Your instructions ▸ Reproduce each line of the entries that carries "lines".

Given information: Begin

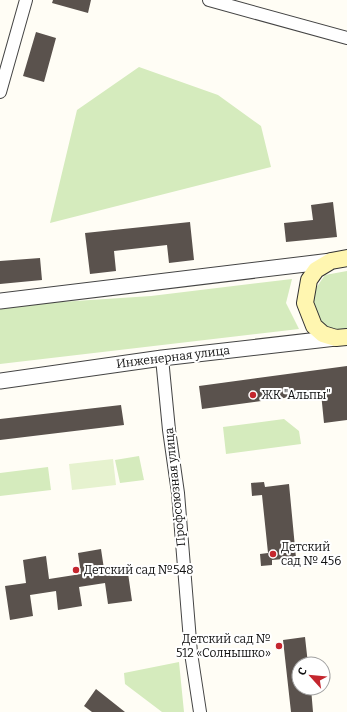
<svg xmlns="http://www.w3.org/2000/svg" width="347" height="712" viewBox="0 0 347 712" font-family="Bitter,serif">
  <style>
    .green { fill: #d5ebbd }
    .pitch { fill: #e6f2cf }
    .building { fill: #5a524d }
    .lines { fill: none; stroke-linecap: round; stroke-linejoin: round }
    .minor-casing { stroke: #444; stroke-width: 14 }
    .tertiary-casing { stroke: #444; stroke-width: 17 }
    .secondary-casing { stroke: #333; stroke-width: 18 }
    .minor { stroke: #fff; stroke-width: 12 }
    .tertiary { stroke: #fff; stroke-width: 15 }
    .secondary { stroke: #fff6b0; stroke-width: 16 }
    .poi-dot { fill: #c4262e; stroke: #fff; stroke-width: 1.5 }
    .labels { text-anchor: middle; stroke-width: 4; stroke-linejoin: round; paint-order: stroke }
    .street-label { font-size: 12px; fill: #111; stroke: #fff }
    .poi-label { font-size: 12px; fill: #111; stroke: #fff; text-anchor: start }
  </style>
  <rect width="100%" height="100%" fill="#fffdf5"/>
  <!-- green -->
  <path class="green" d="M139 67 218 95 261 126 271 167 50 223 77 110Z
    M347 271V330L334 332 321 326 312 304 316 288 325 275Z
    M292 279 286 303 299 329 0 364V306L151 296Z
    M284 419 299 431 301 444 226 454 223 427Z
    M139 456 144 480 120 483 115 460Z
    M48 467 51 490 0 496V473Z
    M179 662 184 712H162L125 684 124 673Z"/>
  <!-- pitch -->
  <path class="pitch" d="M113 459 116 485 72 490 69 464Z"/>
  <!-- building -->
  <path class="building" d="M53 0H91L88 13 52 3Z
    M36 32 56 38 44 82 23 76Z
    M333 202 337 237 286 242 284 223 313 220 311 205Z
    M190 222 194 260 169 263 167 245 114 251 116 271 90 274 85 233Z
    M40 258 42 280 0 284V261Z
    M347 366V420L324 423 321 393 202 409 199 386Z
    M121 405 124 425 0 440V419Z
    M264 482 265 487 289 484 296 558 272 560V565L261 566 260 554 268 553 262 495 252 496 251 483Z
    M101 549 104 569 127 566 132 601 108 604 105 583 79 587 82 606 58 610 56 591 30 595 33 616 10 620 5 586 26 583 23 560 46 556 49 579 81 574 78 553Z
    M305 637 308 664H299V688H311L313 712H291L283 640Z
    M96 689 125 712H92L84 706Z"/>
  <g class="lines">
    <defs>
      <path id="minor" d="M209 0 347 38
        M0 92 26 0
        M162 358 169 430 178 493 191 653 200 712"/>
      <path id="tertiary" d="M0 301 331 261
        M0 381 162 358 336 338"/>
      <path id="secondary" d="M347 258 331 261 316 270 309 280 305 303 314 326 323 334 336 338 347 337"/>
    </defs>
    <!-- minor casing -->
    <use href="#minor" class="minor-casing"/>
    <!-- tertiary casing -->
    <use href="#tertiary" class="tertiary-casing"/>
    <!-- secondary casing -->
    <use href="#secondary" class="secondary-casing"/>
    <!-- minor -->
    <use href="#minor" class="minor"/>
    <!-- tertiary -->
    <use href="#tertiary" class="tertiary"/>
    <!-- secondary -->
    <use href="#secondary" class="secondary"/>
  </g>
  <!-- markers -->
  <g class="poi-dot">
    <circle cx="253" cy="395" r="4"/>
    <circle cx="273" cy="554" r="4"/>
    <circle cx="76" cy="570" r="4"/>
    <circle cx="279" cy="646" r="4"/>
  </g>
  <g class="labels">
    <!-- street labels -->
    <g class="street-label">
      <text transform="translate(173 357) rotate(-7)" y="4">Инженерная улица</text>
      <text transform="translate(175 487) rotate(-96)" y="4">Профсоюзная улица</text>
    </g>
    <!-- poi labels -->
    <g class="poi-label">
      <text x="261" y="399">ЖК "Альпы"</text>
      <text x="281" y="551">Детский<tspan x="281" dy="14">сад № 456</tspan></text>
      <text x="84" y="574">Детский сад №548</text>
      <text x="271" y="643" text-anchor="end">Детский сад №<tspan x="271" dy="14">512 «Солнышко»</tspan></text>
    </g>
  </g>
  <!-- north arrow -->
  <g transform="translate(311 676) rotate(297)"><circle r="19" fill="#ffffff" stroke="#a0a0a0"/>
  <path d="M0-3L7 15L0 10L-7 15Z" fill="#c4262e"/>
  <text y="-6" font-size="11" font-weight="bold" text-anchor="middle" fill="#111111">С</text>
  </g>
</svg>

Given information: End
Given information: Begin

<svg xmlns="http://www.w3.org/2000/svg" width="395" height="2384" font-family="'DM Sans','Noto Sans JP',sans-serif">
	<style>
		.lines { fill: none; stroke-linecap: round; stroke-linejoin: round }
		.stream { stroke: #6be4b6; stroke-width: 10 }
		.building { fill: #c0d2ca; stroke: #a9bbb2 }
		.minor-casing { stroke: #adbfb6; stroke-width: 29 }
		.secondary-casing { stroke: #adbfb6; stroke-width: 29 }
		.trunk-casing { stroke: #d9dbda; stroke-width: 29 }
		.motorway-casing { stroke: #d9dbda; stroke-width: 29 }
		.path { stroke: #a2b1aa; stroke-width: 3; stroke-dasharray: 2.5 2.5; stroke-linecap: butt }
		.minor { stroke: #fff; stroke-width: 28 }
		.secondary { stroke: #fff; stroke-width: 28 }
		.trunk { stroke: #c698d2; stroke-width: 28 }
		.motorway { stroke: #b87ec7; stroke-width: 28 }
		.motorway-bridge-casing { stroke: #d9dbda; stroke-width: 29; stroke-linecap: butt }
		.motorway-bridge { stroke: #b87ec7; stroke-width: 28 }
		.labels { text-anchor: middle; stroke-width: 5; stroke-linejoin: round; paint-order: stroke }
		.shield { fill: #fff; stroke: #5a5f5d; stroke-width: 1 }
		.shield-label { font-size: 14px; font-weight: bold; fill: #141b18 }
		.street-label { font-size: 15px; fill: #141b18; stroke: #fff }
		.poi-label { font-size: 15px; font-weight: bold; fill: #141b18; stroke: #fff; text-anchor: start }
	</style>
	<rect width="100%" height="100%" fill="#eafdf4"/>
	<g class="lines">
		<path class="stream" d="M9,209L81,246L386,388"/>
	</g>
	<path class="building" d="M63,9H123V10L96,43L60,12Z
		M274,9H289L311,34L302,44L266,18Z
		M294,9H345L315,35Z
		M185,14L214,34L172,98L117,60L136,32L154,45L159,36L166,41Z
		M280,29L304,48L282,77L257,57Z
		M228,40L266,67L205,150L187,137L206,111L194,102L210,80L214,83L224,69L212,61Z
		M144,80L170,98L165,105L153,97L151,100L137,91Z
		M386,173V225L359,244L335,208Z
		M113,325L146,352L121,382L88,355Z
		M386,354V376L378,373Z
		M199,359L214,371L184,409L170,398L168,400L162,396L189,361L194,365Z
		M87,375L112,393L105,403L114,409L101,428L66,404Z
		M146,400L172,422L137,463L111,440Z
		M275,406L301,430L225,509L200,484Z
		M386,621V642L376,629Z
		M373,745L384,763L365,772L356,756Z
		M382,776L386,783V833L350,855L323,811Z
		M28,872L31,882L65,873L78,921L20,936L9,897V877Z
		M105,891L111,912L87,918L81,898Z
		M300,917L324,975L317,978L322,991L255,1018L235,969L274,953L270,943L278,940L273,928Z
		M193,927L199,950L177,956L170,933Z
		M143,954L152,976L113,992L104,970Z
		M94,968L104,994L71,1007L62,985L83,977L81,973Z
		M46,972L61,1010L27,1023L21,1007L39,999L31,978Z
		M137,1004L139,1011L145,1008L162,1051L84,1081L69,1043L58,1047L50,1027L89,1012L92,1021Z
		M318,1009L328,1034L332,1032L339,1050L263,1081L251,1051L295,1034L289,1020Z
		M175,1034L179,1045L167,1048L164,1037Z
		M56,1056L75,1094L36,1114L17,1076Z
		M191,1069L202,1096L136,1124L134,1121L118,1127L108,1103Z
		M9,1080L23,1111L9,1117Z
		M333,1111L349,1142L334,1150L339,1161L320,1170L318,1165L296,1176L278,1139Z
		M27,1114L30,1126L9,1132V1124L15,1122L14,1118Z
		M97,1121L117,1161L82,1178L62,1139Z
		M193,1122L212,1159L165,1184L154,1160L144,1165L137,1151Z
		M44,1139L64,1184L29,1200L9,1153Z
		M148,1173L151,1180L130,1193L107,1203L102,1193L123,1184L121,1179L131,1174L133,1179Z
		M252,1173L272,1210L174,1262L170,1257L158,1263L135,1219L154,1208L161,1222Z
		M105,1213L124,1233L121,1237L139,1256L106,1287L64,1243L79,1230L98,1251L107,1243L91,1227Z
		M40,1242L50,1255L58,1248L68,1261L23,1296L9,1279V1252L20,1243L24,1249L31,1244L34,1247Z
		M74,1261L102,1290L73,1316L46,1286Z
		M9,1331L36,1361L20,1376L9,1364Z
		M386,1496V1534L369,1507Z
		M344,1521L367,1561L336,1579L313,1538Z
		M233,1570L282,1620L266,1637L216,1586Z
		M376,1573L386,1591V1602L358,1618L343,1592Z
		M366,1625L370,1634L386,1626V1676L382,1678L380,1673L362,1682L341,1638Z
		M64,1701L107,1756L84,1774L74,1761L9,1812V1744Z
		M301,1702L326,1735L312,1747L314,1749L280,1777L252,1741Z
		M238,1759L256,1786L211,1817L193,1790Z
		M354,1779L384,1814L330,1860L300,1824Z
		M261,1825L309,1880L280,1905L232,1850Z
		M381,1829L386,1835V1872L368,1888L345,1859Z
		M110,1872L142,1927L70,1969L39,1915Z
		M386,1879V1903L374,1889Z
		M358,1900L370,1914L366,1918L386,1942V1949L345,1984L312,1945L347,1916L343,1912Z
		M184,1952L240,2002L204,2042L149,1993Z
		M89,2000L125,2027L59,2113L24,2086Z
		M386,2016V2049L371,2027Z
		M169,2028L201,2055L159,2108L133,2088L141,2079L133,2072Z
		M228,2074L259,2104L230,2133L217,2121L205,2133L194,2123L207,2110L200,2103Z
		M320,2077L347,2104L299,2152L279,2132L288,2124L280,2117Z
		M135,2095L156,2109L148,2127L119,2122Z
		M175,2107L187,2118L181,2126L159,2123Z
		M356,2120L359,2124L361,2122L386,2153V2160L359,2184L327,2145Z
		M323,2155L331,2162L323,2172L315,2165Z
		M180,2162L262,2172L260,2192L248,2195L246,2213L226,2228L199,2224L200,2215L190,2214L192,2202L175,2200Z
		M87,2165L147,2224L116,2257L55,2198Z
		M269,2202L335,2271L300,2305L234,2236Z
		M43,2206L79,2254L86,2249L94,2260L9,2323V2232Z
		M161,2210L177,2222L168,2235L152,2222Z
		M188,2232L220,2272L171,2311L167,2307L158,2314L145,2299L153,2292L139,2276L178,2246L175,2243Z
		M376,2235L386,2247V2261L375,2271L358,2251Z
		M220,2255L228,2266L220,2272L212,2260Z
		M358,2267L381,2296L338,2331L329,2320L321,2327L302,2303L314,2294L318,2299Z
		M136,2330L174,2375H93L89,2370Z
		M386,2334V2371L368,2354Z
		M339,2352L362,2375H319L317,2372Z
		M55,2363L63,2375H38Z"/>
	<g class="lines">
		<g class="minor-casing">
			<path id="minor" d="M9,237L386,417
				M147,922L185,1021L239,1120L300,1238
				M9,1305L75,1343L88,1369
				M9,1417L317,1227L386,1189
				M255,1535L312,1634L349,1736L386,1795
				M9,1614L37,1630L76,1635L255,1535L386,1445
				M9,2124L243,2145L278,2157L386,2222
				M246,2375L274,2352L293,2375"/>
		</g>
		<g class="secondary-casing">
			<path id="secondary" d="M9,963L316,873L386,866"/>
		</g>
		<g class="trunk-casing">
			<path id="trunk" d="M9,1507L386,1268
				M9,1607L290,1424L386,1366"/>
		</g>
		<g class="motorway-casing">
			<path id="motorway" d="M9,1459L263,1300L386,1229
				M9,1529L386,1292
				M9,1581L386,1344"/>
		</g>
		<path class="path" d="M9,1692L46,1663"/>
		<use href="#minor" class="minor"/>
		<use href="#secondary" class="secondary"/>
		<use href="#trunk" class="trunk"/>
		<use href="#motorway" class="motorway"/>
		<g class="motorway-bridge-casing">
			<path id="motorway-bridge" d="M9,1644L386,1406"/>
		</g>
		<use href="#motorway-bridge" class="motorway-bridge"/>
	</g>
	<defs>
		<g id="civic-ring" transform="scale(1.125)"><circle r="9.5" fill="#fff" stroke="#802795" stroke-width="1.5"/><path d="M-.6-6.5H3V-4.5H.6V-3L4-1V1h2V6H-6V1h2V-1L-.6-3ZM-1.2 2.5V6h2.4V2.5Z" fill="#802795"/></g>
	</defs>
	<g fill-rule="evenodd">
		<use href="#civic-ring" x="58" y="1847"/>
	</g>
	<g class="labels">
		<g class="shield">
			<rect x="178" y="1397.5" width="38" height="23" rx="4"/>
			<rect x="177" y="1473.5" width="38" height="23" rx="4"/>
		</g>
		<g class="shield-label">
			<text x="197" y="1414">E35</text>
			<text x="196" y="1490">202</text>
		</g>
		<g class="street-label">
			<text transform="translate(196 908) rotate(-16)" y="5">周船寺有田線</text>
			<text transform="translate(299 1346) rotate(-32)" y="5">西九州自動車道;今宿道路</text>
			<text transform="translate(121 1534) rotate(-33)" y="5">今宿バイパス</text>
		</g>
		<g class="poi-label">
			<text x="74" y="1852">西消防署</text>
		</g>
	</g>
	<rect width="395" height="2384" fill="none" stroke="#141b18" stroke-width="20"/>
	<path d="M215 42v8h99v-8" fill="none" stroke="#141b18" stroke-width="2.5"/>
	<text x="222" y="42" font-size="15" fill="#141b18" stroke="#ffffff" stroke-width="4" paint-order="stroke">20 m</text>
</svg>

Given information: End

Exercise response ▸
    .lines { fill: none; stroke-linecap: round; stroke-linejoin: round }
  <g class="lines">
		.lines { fill: none; stroke-linecap: round; stroke-linejoin: round }
	<g class="lines">
	<g class="lines">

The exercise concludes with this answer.